Sedangkan untuk menuju desa yang lebih jauh tarif juga menyesuaikan.
Sehingga hal ini juga menambah penderitaan warga desa bagian dalam
secara khusus dan warga masyarakat lain yang memiliki keperluan ke desa
dalam secara umum. Bagi warga desa dalam jangankan untuk mengeluarkan
biaya transportasi, untuk kebutuhan makan keseharian pun stok pangan
sudah menipis serta mengharap bantuan dari luar.
Foto: DOC FK/FT Pondidaha |
Sehingga
hal ini secara tidak langsung menghambat pelaksanaan tahapan program
PNPM-MP tahun anggaran 2013 baik tahap perencanaan ataupun pelatihan
yang seharusnya dapat terselesaikan pada bulan ini termasuk juga
berpengaruh terhadap progres pengembalian SPP Kecamatan pondidaha.
Sebagai
fasilitator yang ditugaskan, tentu saja ada teguran lisan dari pihak
kabupaten terkait dengan keterlambatan progres. Beberapa kali kami
diingatkan agar progres tetap jalan namun kami juga bingung, tahapan
mana yang dapat kami laksanakan ditengah-tengah banjir dengan ketinggian
hampir 2 meter di 14 desa dari total 18 desa yang ada di kecamatan?.
Ditengah-tengah masyarakat yang tidak memiliki persediaan makanan yang
cukup, yang berharap panen namun gagal, yang dengan tiba-tiba di terpa
musibah banjir tak terduga hanya dalam hitungan jam?. Ditengah
kebingunan karena progres tidak jalan itu ahirnya kami (FK-P dan PL)
memutuskan untuk melakukan survey di desa bagian dalam yang merupakan
wilayah terparah yang terkena banjir. Untuk menghemat biaya sewa
penyeberangan dan agar lebih banyak daerah yang bisa kami jangkau maka
kami menyewa perahu kecil milik warga sekitar dengan tarif yang telah
kami sepakati bersama. Hampir setengah hari kami mengelilingi desa
bagian dalam tanpa turun dari perahu karena rata-rata kedalaman air baik
di jalan maupun di pemukiman warga hampir mencapai 2 meter bahkan
lebih. Hanya beberapa warga yang dapat kami jumpai bertahan di rumah
masing-masing itupun dengan alasan mereka menghawatirkan harta benda
mereka yang masih tersisa yang bisa diselamatkan dari genangan air.

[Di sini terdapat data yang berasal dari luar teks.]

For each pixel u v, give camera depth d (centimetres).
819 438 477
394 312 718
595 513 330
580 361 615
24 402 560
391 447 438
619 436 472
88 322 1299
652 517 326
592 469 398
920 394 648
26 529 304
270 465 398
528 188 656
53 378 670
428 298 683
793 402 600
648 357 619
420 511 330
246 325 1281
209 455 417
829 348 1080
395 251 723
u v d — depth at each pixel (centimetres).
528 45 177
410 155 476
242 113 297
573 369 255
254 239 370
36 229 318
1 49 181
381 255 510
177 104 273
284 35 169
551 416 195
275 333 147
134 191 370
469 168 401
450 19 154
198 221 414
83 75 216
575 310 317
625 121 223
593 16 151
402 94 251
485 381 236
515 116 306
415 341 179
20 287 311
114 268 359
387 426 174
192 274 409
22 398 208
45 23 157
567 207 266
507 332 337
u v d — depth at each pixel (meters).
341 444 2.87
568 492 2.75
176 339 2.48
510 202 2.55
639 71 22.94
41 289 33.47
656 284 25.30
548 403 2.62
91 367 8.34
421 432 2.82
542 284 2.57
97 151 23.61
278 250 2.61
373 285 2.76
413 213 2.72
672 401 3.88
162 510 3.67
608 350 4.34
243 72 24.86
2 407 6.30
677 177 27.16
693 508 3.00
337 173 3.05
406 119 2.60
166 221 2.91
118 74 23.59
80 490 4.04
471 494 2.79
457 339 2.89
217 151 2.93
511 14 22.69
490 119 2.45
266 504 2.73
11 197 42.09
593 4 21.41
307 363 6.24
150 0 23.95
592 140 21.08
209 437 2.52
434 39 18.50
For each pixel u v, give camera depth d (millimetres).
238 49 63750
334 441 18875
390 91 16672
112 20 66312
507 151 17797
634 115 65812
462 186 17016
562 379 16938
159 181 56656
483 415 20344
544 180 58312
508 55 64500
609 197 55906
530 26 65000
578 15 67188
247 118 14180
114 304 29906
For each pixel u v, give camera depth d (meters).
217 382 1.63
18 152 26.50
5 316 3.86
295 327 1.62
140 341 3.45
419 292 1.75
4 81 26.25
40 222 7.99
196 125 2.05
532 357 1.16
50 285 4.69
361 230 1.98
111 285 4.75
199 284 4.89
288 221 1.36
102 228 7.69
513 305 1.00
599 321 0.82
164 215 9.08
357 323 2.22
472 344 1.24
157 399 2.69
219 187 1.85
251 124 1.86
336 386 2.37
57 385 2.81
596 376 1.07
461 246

Karena ternyata ditengah musibah seperti itupun masih ada juga yang tega
mencuri dan melakukan penjarahan. Kasian memang ibarat sudah jatuh di
timpa tangga pula.
Teman-teman
pelaku tingkat desa hanya beberapa saja yang dapat kami jumpai adapun
yang masih bertahan mereka membuat panggung-panggung darurat juga rakit
darurat dari kayu atau batang pohon pisang yang bisa mereka peroleh.
Tidur ditengah-tengah barang mereka yang masih tersisa dalam kondisi
yang sama sekali jauh dari kenyamanan bahkan untuk sekedar dipandang.
sebagian lain memilih untuk mencari tempat yang aman buat keluarga
mereka, bahkan sebagian yang lain ada yang terjebak hingga beberapa hari
dirumah mereka. Sedih rasanya melihat hamparan sawah menguning berubah
menjadi hamparan air bak lautan. Tak dapat dibayangkan bagaimana
sulitnya kondisi warga saat itu fisik juga psikologisnya.
Setelah
hampir empat jam kami mengelilingi desa bagian dalam kami putuskan
untuk kembali namun terlebih dahulu kami berencana singgah kerumah
sekretaris UPK di desa Belatu yang pada saat itu walaupun rumahnya tidak
kebanjiran namun termasuk wilayah terisolir. Kami masuk desa Belatu
melalui Desa Ahuawatu yang pada saat itu berubah menjadi pelabuhan
darurat. Dengan perasaan yang tidak jelas dan langkah berat coba kami
langkahkan kaki memasuki desa. Karena pada saat itu hanya diri yang kami
bawa tanpa ada kepentingan pekerjaan terlebih lagi membawa bantuan.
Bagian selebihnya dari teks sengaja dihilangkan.